Processing of fMRI EPI data was done using FMRIB Software Library (FSL, https://fsl.fmrib.ox.ac.uk/fsl; RRID:SCR_002823). Preprocessing steps included slice timing and motion correction, motion scrubbing, and outlier detection, extraction of the skull from the brain, confound signal regression (excluding motion parameters, outliers, and average global signal), nonlinear registration to the in-house developed SIGMA template, spatial smoothing with a FWHM kernel of 8 mm, bandpass filtering between 0.005 and 0.1 Hz and artifact cleanup using single subject ICA (Kelly et al., 2010). Subjects with movement exceeding 0.975 mm were excluded from the analysis because of excessive motion.

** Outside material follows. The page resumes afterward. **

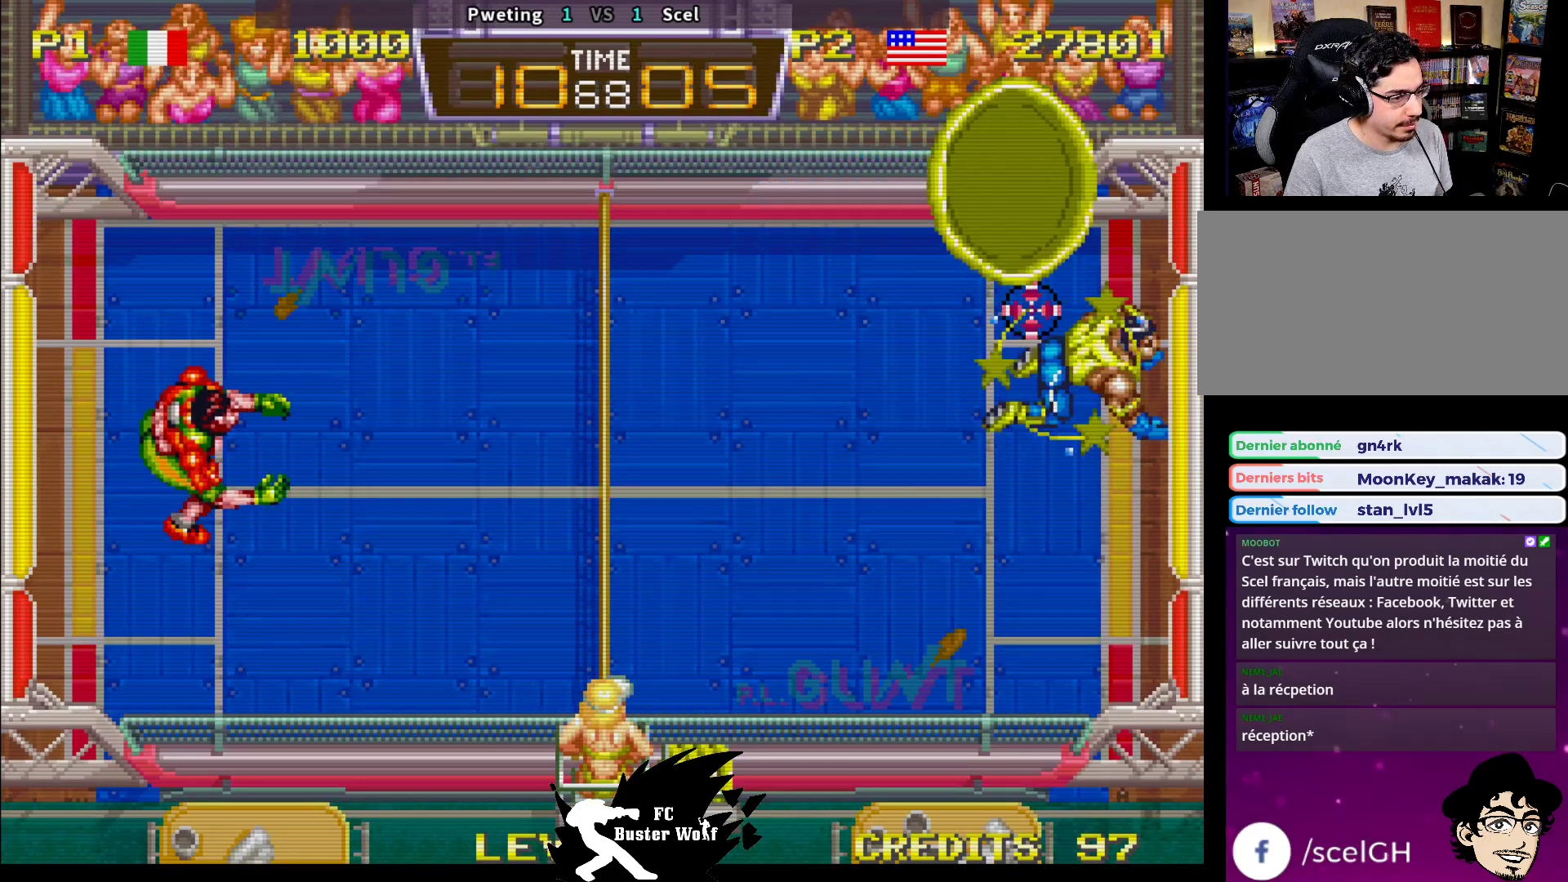
{"buttons": [], "left_stick": "center", "events": [[167, "left_stick", "up"], [467, "left_stick", "center"]]}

The in-house developed SIGMA functional atlas, which divides the brain into 58 regions-of-interest (ROIs), built using a group ICA (Beckmann et al., 2005) and RAICAR (Yang et al., 2008) for component validation, was used to analyze the functional data. The signal from each ROI was extracted for each subject and the correlation between each ROI and the right dorsal hippocampus calculated and normalized using the fisher-z transformation to yield a measure of FC from the right dorsal hippocampus to the rest of the brain. The seed ROI and a sample of the functional data can be seen in Figure 1c.

Clustering.

Animals were clustered into “high-responding” (high Cort, low OA time) and “low-responding” (low Cort, high OA time) groups, i.e., according to their basal Cort levels and time spent in the OA of the EPM. As described by Magalhães et al. (2018), a k-means clustering algorithm with two cluster centers was applied to the normalized biochemical and behavioral data. The rs-fMRI and MRS data were subsequently analyzed as a function of the degree of each individual animal's resistance or susceptibility to stress.

Results

Response to stress

The effectiveness of the CUS paradigm was confirmed by comparing serum Cort levels and time spent in the OA of the EPM. Serum Cort levels were increased in CUS-exposed rats versus control animals (t value = 5.6, df = 30.7, p < 10−4, with Hedge's g = 1.53; Fig. 2a); CUS-treated rats spent less time in the OA of the EPM, suggesting their increased anxious-like behavior (t = −2.8, df = 34, p = 0.008, g = 0.97; Fig. 2b).

Figure 2.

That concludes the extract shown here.